[Stored entries]

┄┄┄┄┄┄┄┄┄┄┄┄┄┄┄┄┄┄┄┄

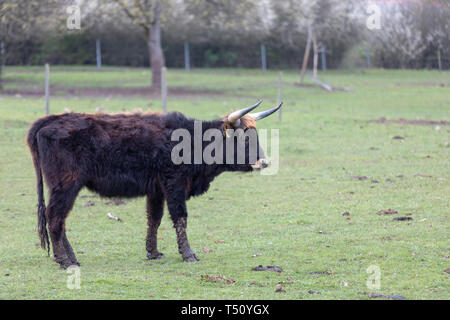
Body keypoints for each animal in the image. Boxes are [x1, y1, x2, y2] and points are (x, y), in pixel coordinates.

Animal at [26, 100, 282, 268]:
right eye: (242, 138)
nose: (264, 162)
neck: (193, 140)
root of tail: (50, 120)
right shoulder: (175, 184)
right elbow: (180, 218)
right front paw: (188, 254)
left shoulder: (156, 190)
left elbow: (154, 219)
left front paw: (153, 252)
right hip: (65, 185)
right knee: (55, 217)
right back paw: (64, 260)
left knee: (58, 219)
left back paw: (71, 257)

┄┄┄┄┄┄┄┄┄┄┄┄┄┄┄┄┄┄┄┄

DIRECTIONS FOR THIS TASK:
For every line in the data above that holds "right", return the line itself.

RESULT OF THE EXERCISE:
right eye: (242, 138)
right shoulder: (175, 184)
right elbow: (180, 218)
right front paw: (188, 254)
right hip: (65, 185)
right knee: (55, 217)
right back paw: (64, 260)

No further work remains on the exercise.